Aufgabe 1 =
Nenne alle Denkfehler, die der Lesetext in seiner nummerierten Liste aufführt.
Aufgabe 2 =
Beantworte mit Hilfe des Lesetextes diese Fragen:
(a) In welchem Jahr wurde die Analyse von Morningstar veröffentlicht?
(b) Von wem stammen die SPIVA-Reports?
(c) An welcher Universität entstanden die Verhaltensstudien von Barber & Odean?
Aufgabe 3 =
Zitiere aus dem Lesetext alles von „Daraus lässt sich“ bis hinunter zu „wissenschaftlich exakte Zahl.“.
━━ Lesetext ━━
Das ist tatsächlich gut dokumentiert:

  • DALBAR-Studien (USA, jährlich aktualisiert) zeigen, dass Privatanleger im Schnitt Renditen erzielen, die deutlich unter der Marktrendite liegen – oft, weil sie in guten Phasen zu spät kaufen und in schlechten zu früh verkaufen.
  • Eine 2022 veröffentlichte Analyse von Morningstar bestätigt: Anleger, die Fonds aufgrund vergangener Performance kaufen, liegen oft falsch, weil die Performance danach schwächelt.
  • Historische Beispiele wie die Dotcom-Blase (1999/2000) oder der Krypto-Hype 2021 zeigen, dass viele Privatanleger am Ende des Booms einsteigen – und Kursverluste im Anschluss oft zweistellig ausfallen.

Ist die 80 %-Zahl realistisch?

Die im Text genannte Zahl („80 % der Anleger verlieren nach einem Allzeithoch“) ist in dieser konkreten Form nicht durch eine repräsentative Studie belegt. Es gibt keine globale Untersuchung, die exakt diesen Prozentsatz misst.
Was es aber gibt:

  • SPIVA-Reports (Standard & Poor’s) zeigen regelmäßig, dass ein Großteil der Anleger – aktiv wie passiv – den Markt langfristig unterperformt.
  • Verhaltensstudien der University of California (Barber & Odean) belegen, dass zu häufig handelnde Privatanleger signifikant schlechter abschneiden, oft wegen emotional motivierter Käufe/Verkäufe.

Daraus lässt sich ableiten: Ja, ein sehr hoher Anteil der Anleger macht nach euphorischen Hochpunkten Verluste – ob es genau 80 % sind, ist eher eine prägnante rhetorische Zuspitzung als eine wissenschaftlich exakte Zahl.


Psychologie als Hauptursache

Der Text benennt einige typische Denkfehler:

  1. Recency Bias – Man glaubt, dass das, was gerade passiert (steigende Kurse), auch so weitergeht.
  2. Fear of Missing Out (FOMO) – Der Einstieg erfolgt spät, getrieben von der Angst, etwas zu verpassen.
  3. Loss Aversion – Verluste werden stärker empfunden als Gewinne, was zu hektischen Verkäufen führt.
  4. Overconfidence Bias – Glaube, die Märkte verstanden zu haben, nur weil man in einer Hausse Geld verdient.

Diese Effekte sind in der Börsenpsychologie gut dokumentiert und erklären, warum Anleger immer wieder in die gleichen Fallen tappen.
━━━
━━ Bereitgestellte Angaben ━━
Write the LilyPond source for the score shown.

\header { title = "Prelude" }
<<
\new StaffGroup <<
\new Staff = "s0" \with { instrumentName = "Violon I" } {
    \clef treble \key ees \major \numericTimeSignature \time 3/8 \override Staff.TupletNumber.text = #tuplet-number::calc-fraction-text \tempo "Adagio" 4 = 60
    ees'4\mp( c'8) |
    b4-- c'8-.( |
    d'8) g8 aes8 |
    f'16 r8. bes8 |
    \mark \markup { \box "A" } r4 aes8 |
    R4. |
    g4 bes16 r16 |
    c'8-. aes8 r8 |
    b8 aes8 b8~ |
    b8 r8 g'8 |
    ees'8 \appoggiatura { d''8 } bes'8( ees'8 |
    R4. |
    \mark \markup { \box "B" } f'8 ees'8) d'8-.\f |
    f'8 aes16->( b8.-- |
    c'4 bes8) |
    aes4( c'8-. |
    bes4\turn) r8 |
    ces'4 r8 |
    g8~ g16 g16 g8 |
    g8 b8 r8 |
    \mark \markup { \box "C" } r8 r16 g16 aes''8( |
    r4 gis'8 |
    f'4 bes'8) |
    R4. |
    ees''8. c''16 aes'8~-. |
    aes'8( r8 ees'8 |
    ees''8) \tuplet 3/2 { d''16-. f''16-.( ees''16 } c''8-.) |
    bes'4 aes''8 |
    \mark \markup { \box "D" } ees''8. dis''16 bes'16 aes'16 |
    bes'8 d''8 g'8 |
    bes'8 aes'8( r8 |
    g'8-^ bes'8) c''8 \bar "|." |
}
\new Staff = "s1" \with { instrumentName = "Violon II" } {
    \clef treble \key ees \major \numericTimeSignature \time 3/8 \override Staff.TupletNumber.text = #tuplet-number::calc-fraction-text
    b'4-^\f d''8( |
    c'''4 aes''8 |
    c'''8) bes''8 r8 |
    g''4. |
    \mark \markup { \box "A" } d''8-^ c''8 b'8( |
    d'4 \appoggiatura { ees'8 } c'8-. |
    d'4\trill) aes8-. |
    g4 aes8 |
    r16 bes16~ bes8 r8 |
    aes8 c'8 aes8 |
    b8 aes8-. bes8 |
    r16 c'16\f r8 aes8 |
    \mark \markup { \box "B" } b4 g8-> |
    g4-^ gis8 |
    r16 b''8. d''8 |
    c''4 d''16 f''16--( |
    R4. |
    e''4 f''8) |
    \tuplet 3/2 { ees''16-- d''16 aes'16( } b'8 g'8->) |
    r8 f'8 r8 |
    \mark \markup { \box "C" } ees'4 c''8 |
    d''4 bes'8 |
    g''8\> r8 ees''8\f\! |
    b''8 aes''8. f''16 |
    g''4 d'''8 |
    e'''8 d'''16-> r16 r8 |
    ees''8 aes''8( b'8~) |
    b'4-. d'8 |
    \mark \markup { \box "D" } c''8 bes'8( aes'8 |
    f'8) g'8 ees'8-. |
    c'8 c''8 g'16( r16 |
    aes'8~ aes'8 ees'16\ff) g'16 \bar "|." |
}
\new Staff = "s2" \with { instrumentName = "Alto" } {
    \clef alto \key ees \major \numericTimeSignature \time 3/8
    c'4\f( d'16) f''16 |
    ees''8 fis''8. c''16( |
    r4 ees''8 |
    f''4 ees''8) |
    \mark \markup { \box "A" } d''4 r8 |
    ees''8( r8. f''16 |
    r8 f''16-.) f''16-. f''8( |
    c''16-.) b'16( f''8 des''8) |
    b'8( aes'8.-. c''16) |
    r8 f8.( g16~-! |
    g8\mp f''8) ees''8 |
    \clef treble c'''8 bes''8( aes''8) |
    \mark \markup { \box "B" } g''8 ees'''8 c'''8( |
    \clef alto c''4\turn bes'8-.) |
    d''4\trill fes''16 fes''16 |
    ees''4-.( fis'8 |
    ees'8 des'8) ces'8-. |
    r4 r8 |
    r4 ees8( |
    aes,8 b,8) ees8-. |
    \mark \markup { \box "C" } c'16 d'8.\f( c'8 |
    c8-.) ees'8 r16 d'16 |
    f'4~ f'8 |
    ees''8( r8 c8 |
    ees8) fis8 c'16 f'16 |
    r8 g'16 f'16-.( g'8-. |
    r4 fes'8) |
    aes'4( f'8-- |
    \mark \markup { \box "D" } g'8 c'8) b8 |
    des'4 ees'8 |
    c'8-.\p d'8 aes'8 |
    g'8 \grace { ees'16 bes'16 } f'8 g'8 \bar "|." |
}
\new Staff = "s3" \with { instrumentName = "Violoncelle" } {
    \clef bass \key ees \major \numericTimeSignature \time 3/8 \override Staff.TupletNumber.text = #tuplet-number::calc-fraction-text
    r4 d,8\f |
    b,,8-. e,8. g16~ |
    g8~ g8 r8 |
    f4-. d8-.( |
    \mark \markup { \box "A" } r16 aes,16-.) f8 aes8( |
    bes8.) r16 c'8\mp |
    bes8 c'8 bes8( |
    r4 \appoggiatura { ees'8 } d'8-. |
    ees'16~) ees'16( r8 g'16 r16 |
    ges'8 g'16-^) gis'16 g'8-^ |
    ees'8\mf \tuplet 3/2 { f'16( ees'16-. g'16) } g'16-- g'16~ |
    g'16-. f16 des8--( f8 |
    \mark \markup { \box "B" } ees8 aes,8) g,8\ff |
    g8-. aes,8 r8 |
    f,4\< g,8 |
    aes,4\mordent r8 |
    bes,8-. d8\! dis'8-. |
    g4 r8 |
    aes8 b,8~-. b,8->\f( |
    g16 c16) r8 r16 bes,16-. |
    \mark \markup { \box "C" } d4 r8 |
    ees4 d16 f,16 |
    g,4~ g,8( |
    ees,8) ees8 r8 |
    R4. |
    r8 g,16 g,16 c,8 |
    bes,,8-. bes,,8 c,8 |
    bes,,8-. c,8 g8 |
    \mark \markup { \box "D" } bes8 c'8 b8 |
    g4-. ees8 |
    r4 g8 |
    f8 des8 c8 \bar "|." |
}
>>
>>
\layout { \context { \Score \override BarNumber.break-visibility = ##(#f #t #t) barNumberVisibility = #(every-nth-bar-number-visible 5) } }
━━━
Ergebnis 1 =
- Recency Bias
- Fear of Missing Out (FOMO)
- Loss Aversion
- Overconfidence Bias

Ergebnis 2 =
(a) 2022
(b) Von Standard & Poor’s
(c) An der University of California

Ergebnis 3 =
Daraus lässt sich ableiten: Ja, ein sehr hoher Anteil der Anleger macht nach euphorischen Hochpunkten Verluste – ob es genau 80 % sind, ist eher eine prägnante rhetorische Zuspitzung als eine wissenschaftlich exakte Zahl.